Bangladesh Desak Myanmar Mengambil Kembali Pengungsi Rohingya

Rep: MARNIATI ./ Red: Winda Destiana Putri
Bocah Rohingya di pengungsian Rohingya di Ukhiya, Cox Bazaar, Bangladesh
Foto: Abir Abdullah/EPA
Bocah Rohingya di pengungsian Rohingya di Ukhiya, Cox Bazaar, Bangladesh

REPUBLIKA.CO.ID, DHAKA -- Perdana menteri Bangladesh telah meminta PBB dan masyarakat internasional untuk menekan pemerintah Myanmar. Hal itu bertujuan agar negara dengan mayoritas Buddhis tersebut mengambil kembali ratusan ribu pengungsi Rohingya yang melarikan diri dari kekerasan baru-baru ini.

Sheikh Hasina, saat berkunjung ke kamp pengungsi Kutupalong pada hari Selasa, mengatakan Bangladesh akan menawarkan perlindungan sementara bagi pengungsi tersebut, namun Myanmar harus segera membawa warga negaranya kembali.

Menurut PBB, Sekitar 370 ribu populasi minoritas Rohingya di Myanmar telah meninggalkan negara bagian Rakhine ke negara tetangga Bangladesh dalam beberapa pekan terakhir. "Di parlemen kita telah mengambil sebuah resolusi bahwa Myanmar harus membawa semua warganya kembali ke negara mereka dan menciptakan suasana yang menyenangkan sehingga mereka bisa kembali," kata Hasina seperti dilansir Aljazirah, Selasa (12/9).

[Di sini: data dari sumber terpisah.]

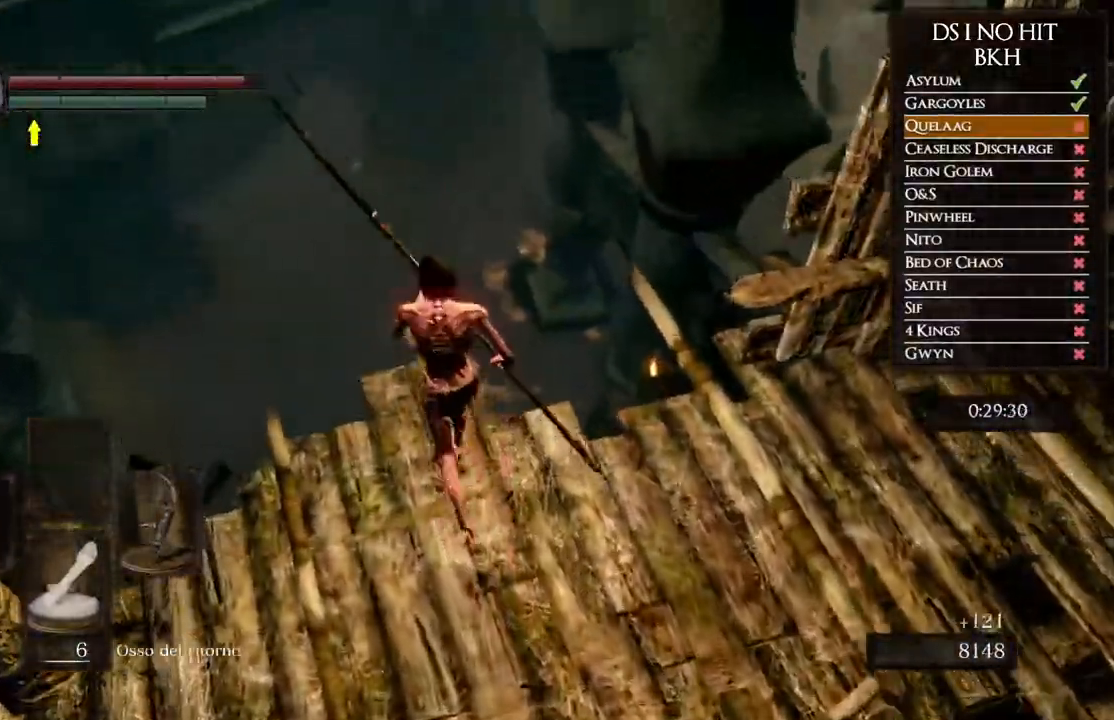
{"dt_ms": 500, "buttons": [], "left_stick": "center", "right_stick": "down-right", "events": []}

Pekerja bantuan di Bangladesh mengatakan mereka mencoba untuk meningkatkan bantuan bagi pengungsi Rohingya. "Kebutuhannya sangat besar. Kami membantu secepat mungkin, tapi kami butuh bantuan internasional untuk membantu orang-orang ini," kata Corinne Ambler, dari kelompok kemanusiaan Palang Merah.

Para pengungsi tertekan karena setelah melarikan diri dari negara mereka, mereka harus menghadapi kondisi sulit di kamp pengungsian. Krisis yang terjadi di Myanmar telah menarik kritik tajam dari seluruh dunia.

Pada hari Selasa, pemimpin tertinggi Iran Ayatollah Ali Khamenei menyebut pembunuhan Muslim sebagai bencana politik bagi Myanmar.

Kepala HAM PBB Zeid Ra'ad al-Hussein mengecam situasi di Myanmar sebagai tindakan pembersihan etnis. Inggris dan Swedia telah meminta Dewan Keamanan PBB mengadakan pertemuan mendesak pada hari Rabu untuk menangani situasi Rohingya.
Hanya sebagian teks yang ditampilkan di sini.